Dall’altra parte del tavolo

Canto sempre fuori dal coro. Perché, per me, essere moderato significa, prima di tutto, rispettare le leggi scritte. Tra cui quella iniziale. Un giusto ossequio per la democrazia e le sue rappresentanze. La prima è quella del presidente della Repubblica che ha adempiuto (nel caso specifico della nascita del governo Conte 2) tutto e per intero il proprio dovere di ufficio, rimediando pure alle forzature – anche di procedura –  che anche erano state compiute nella creazione del precedente Conte 1: a partire dal rispetto dei tempi (fatti scorrere su misura, nonostante interruzioni e bizzose necessità del partito di maggioranza relativa che già era noto per aver filmato in proprio – salvo poi ridicolizzarli – i presidenti  del Consiglio prima incaricati) e dalla cucitura di un impegnativo collage tra le due forze maggiori, che pure si erano presentate come alternative nelle elezioni 2018.

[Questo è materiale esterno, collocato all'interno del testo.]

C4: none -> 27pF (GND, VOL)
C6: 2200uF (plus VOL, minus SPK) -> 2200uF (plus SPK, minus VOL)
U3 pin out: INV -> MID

Eppure c’è chi pedissequamente sottolinea che questa volta Mattarella avrebbe forzato, non già in precedenza. Non risponde al vero: con il Conte 1 si era forzato, non ora. A questa critica iniziale ne vengono aggiunte, di conseguenza, altre. Precisamente ad opera di coloro che già erano ministri del precedente governo e su cui sorvoliamo per pudore. Perché essi sono stati un pessimo esempio educativo per i nostri giovani e pure per tutti noi. Con questo governo (che, peraltro, è del tutto rispettoso della volontà popolare), che nasce pure da un’alleanza tra due partiti che si erano dichiarati alternativi, si è quasi subito migliorato il livello di affidabilità estera dell’Italia: plasticamente raffigurata dalla ormai certa nomina di Paolo Gentiloni nella Commissione europea con un incarico di rilievo. Un accadimento che non avrebbe potuto vedere certo la luce ove il sovranista padano avesse continuato a tirare le fila di un esecutivo di fatto antieuropeo, condizionato e condizionabile.

Con la “maggioranza Orsola” (copyright Prodi), invece, pare essersi ripresa la via il rientro dell’Italia nel tavolo che conta, a livello continentale: su cui si giocherà una partita importante, quale quella, ormai non più eludibile, della riscrittura di regole troppo soffocanti.  E dall’altra parte del tavolo? Ci dovrebbe essere, finalmente, un quadro più comprensibile del fronte alternativo: con Fratelli d’Italia di Giorgia Meloni a raffigurare la destra doc; con Forza Italia di Silvio Berlusconi a inverare la costola nazionale del Ppe e con la Lega di Salvini a rappresentare... Matteo Salvini.

Ciò, temo, finirà per non significare proprio nulla agli elettori, posto che quel lavoro lo ha bloccato a metà strada dopo la pratica crisi identitaria della Lega Nord, e pure della sua personalità territoriale precisa (quella settentrionale padana), con la sostituzione di un Umberto Bossi ormai “groggy” e l’annacquamento della battaglia federalistica che aveva animato gli entusiasmi non solo padani.  Se Matteo non riuscirà a definire in fretta il suo nuovo profilo politico temo proprio che si ritroverà con un pugno di mosche in mano.